↓↓↓
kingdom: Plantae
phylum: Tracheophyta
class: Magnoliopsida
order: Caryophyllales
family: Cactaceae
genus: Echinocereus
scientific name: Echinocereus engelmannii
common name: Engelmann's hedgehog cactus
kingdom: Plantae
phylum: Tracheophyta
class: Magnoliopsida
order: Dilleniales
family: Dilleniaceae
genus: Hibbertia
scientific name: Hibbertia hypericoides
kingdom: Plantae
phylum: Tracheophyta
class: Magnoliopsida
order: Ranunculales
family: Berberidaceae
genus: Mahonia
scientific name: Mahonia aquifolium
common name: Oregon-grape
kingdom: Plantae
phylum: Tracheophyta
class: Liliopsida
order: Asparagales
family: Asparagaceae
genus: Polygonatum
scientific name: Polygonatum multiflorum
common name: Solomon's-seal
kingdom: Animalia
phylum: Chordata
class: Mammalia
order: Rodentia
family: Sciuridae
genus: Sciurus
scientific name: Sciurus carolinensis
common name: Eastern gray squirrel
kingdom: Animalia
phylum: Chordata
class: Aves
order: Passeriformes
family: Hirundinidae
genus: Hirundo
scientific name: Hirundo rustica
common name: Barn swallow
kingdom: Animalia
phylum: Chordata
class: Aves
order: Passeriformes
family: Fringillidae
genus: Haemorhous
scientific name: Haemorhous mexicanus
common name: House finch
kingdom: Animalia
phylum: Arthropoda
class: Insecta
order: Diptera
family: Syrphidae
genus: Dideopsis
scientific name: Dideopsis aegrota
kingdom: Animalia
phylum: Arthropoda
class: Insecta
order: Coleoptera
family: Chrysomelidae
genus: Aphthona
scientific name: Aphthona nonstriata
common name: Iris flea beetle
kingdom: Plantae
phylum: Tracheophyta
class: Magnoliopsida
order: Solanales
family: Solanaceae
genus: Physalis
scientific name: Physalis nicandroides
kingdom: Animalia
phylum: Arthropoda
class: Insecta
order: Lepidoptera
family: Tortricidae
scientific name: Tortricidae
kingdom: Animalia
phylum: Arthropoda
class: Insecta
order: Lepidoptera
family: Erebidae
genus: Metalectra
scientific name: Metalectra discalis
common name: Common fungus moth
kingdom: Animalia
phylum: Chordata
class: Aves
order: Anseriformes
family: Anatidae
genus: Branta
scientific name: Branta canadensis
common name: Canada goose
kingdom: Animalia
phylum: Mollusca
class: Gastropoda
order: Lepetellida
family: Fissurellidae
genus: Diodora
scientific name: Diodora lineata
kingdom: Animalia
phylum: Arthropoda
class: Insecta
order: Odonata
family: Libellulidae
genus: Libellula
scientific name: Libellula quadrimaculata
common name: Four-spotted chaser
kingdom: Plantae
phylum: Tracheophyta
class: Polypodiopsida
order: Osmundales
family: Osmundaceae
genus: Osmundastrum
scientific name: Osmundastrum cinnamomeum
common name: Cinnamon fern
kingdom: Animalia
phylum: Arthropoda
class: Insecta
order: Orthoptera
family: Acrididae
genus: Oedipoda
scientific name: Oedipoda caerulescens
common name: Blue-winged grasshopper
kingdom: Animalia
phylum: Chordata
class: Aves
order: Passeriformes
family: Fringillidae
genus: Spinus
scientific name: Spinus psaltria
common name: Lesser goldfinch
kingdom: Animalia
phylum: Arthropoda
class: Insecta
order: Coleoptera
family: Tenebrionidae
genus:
↑↑↑
Schreiben Sie sämtliche Zeilen der obigen Datensätze unverändert ab.

kingdom: Plantae
phylum: Tracheophyta
class: Magnoliopsida
order: Caryophyllales
family: Cactaceae
genus: Echinocereus
scientific name: Echinocereus engelmannii
common name: Engelmann's hedgehog cactus
kingdom: Plantae
phylum: Tracheophyta
class: Magnoliopsida
order: Dilleniales
family: Dilleniaceae
genus: Hibbertia
scientific name: Hibbertia hypericoides
kingdom: Plantae
phylum: Tracheophyta
class: Magnoliopsida
order: Ranunculales
family: Berberidaceae
genus: Mahonia
scientific name: Mahonia aquifolium
common name: Oregon-grape
kingdom: Plantae
phylum: Tracheophyta
class: Liliopsida
order: Asparagales
family: Asparagaceae
genus: Polygonatum
scientific name: Polygonatum multiflorum
common name: Solomon's-seal
kingdom: Animalia
phylum: Chordata
class: Mammalia
order: Rodentia
family: Sciuridae
genus: Sciurus
scientific name: Sciurus carolinensis
common name: Eastern gray squirrel
kingdom: Animalia
phylum: Chordata
class: Aves
order: Passeriformes
family: Hirundinidae
genus: Hirundo
scientific name: Hirundo rustica
common name: Barn swallow
kingdom: Animalia
phylum: Chordata
class: Aves
order: Passeriformes
family: Fringillidae
genus: Haemorhous
scientific name: Haemorhous mexicanus
common name: House finch
kingdom: Animalia
phylum: Arthropoda
class: Insecta
order: Diptera
family: Syrphidae
genus: Dideopsis
scientific name: Dideopsis aegrota
kingdom: Animalia
phylum: Arthropoda
class: Insecta
order: Coleoptera
family: Chrysomelidae
genus: Aphthona
scientific name: Aphthona nonstriata
common name: Iris flea beetle
kingdom: Plantae
phylum: Tracheophyta
class: Magnoliopsida
order: Solanales
family: Solanaceae
genus: Physalis
scientific name: Physalis nicandroides
kingdom: Animalia
phylum: Arthropoda
class: Insecta
order: Lepidoptera
family: Tortricidae
scientific name: Tortricidae
kingdom: Animalia
phylum: Arthropoda
class: Insecta
order: Lepidoptera
family: Erebidae
genus: Metalectra
scientific name: Metalectra discalis
common name: Common fungus moth
kingdom: Animalia
phylum: Chordata
class: Aves
order: Anseriformes
family: Anatidae
genus: Branta
scientific name: Branta canadensis
common name: Canada goose
kingdom: Animalia
phylum: Mollusca
class: Gastropoda
order: Lepetellida
family: Fissurellidae
genus: Diodora
scientific name: Diodora lineata
kingdom: Animalia
phylum: Arthropoda
class: Insecta
order: Odonata
family: Libellulidae
genus: Libellula
scientific name: Libellula quadrimaculata
common name: Four-spotted chaser
kingdom: Plantae
phylum: Tracheophyta
class: Polypodiopsida
order: Osmundales
family: Osmundaceae
genus: Osmundastrum
scientific name: Osmundastrum cinnamomeum
common name: Cinnamon fern
kingdom: Animalia
phylum: Arthropoda
class: Insecta
order: Orthoptera
family: Acrididae
genus: Oedipoda
scientific name: Oedipoda caerulescens
common name: Blue-winged grasshopper
kingdom: Animalia
phylum: Chordata
class: Aves
order: Passeriformes
family: Fringillidae
genus: Spinus
scientific name: Spinus psaltria
common name: Lesser goldfinch
kingdom: Animalia
phylum: Arthropoda
class: Insecta
order: Coleoptera
family: Tenebrionidae
genus:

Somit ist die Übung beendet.